15.3.1 Assessment of Option 2
It is assessed that, relative to the current court martial system, implementation of this option would increase the effectiveness, efficiency, and legitimacy of the court martial system.
It is assessed that, under this option, abolishing the MRE and amending the CEA would increase the generation of accurate / correct outcomes for many reasons. First, the common law and CEA have developed significantly and continuously since the MRE were last updated8 and the abolishment of the MRE would permit the common law or CEA to apply instead of outdated rules. Additionally, under this option, abolishment of the MRE would increase the overall criminal expertise of the judges, prosecutors, and defence counsel in the court martial system as they would become more familiar with the common law and statutory laws of evidence applicable in the civilian criminal justice system.
Similarly, it is estimated that this option could increase the proportionate use of financial and human resources as prosecutors, defence counsel, and judges would only be require to learn a single set of evidentiary rules, thereby reducing the requirement for training and time associated with learning and maintaining knowledge of two sets of rules.
Additionally, it is assessed that this option could improve perceptions of fairness and intelligibility regarding the court martial system. Since there would no longer be a distinct body of evidence law applicable to the court martial system, and only the civilian law of evidence would apply (with special provision for a very small number of military rules), this option would provide for an accused person to be dealt with in almost an identical manner, that is likely more familiar and comprehensible, regardless of the justice system (military or civilian) in which he/she is being tried. As the abolishment of the MRE would be permanent, there would be no requirement to constantly and frequently update them, so the improvements in fairness and intelligibility within the court martial system would be long-term improvements.
15.4 Conclusion
This chapter has canvassed two options to update the military laws of evidence. The implementation of either of these options would increase the effectiveness and legitimacy of this aspect of the court martial system.
Footnotes
1 For example, Military Rules of Evidence, CRC, c 1049 [MRE] provisions on the inadmissibility of hearsay evidence, and on the exceptions to this general rule (Rules 26-35) do not reflect the common law of evidence as articulated most recently by the Supreme Court of Canada in R v Khelawon, 2006 SCC 57. Furthermore, provisions on spousal competence to testify in the MRE (Rule 74) are out of date and do not reflect the current state of the law in civilian criminal courts as provided for at section 4 of the Canada Evidence Act, RSC 1985, c C-5, that were last amended in 2015 as part of a law reform package intended to better address the needs and circumstances of victims in the criminal justice system (see Victims Bill of Rights Act, SC 2015, c 13).
2 This was recommended in Andrejs Berzins, Q.C., and Malcolm Lindsay, Q.C., External Review of the Canadian Military Prosecution Service, (Ottawa: Bronson Consulting Group, 2008), at 17: “we recommend that a review be conducted of the Military Evidence Act (Military Rules of Evidence) with the view to simplifying the methods for proving certain elements of offences without unduly infringing on the fundamental rights of accused persons.”

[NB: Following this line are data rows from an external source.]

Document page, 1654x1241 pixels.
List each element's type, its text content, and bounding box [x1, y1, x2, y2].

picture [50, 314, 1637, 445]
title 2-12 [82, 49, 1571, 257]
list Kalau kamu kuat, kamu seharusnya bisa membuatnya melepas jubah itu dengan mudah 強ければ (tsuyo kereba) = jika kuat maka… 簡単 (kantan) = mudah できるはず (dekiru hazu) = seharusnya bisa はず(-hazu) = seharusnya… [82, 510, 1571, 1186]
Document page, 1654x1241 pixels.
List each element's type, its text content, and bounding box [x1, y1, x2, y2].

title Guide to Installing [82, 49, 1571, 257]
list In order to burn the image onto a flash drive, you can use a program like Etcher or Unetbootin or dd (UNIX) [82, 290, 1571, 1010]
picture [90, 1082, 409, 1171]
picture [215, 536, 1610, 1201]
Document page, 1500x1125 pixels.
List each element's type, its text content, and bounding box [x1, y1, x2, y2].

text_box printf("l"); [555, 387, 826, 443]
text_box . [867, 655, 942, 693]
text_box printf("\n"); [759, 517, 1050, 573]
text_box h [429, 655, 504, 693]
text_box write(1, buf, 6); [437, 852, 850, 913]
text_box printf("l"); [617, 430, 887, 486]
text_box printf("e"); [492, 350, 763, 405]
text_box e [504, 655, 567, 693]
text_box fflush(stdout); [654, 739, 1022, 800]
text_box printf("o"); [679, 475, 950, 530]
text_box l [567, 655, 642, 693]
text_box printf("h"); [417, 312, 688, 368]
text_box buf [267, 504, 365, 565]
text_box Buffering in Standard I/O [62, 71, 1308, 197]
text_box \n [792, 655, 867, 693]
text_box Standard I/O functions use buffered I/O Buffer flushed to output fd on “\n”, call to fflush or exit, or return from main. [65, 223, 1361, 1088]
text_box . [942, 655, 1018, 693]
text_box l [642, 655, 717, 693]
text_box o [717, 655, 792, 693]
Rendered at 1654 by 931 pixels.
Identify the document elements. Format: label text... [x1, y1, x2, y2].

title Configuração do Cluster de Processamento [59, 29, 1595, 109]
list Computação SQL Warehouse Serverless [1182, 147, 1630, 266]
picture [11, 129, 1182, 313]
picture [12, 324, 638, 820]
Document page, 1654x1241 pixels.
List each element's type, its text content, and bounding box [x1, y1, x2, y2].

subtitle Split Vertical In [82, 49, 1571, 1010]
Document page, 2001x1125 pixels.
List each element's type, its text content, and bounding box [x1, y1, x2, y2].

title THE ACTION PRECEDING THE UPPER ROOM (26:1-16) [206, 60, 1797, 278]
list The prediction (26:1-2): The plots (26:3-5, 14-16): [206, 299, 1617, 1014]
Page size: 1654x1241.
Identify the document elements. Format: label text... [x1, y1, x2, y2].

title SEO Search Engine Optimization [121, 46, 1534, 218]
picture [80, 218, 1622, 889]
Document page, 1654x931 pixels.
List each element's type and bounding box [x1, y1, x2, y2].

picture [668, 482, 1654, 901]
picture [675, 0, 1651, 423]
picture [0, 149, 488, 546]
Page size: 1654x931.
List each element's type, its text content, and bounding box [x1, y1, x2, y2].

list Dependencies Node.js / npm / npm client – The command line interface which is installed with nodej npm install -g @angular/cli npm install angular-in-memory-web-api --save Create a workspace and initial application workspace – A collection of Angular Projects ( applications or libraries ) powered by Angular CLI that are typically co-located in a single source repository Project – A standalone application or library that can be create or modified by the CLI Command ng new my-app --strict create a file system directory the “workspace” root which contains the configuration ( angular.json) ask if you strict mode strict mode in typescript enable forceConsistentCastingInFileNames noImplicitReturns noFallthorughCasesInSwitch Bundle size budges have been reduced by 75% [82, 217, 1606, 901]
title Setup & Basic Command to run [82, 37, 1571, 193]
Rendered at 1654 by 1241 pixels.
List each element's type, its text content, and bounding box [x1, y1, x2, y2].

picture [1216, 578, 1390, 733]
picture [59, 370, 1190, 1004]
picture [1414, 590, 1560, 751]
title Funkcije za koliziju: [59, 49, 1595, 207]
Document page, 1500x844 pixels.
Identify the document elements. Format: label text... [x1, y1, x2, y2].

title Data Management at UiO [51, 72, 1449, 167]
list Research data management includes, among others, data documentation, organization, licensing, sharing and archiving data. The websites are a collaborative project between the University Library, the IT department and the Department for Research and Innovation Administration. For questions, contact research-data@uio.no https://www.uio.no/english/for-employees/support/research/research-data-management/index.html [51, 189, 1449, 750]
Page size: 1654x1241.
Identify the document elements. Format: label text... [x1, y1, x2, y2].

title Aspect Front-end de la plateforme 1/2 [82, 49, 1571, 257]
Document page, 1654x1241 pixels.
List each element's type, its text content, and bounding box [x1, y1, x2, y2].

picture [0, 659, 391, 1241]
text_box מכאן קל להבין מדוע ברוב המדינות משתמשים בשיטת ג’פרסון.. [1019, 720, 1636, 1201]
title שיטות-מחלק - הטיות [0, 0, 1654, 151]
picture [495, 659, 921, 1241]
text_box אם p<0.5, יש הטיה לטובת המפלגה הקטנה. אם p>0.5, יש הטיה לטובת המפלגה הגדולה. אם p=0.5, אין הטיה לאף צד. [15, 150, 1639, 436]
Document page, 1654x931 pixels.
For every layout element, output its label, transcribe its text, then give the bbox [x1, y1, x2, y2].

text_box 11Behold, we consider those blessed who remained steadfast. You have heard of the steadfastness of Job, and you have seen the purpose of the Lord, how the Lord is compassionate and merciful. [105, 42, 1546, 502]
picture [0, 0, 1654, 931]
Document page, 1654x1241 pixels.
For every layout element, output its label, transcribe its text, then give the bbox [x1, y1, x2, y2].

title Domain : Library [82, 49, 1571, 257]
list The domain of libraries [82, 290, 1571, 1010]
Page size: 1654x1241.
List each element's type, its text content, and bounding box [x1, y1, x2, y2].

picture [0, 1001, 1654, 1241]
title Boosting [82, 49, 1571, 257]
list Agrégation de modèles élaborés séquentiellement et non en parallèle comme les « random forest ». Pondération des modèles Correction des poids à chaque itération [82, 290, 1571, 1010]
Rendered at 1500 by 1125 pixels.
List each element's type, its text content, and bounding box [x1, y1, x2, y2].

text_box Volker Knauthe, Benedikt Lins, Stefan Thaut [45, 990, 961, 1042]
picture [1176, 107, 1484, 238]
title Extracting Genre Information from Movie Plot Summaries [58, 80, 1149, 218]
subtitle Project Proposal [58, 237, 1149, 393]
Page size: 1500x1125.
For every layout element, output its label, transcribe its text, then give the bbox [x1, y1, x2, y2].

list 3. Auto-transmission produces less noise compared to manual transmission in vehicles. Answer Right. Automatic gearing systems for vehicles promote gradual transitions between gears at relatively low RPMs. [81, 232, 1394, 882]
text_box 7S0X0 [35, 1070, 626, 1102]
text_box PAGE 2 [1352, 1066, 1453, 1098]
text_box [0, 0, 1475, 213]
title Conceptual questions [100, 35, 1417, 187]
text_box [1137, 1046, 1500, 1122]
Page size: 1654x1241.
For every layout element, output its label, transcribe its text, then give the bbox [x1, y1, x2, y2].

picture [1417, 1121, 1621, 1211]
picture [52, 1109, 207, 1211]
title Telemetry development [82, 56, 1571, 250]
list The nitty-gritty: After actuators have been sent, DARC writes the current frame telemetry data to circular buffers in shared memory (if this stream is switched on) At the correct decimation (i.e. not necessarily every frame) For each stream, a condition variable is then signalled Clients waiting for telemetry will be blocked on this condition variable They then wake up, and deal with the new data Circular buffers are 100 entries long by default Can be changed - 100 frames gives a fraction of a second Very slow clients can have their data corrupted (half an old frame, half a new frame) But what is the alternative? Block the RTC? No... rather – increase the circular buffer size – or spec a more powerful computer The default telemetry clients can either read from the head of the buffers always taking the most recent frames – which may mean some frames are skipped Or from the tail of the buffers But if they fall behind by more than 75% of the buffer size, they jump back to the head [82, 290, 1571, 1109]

3 MRE were last updated in 2001, see above, Chapter 2 (Historical Background).
4 Supra, note 1.
5 See above, Chapter 4 (Consultation), at section 4.5.4.2.2 (RHFC). As was remarked during public consultations, the common law “grows and expands to face new challenges, whereas the MRE are overly stilted, inflexible, and out of date.”
6 Given the frequencies of postings and releases from the CAF it may not always be practical or possible for the individual who created or witnessed a document to be called as a witness to testify as to the document’s authenticity.
7 Potentially, Ottawa, as this is the jurisdiction currently used in the MRE.
8 MRE were last updated in 2001, see Chapter 2 (Historical Background).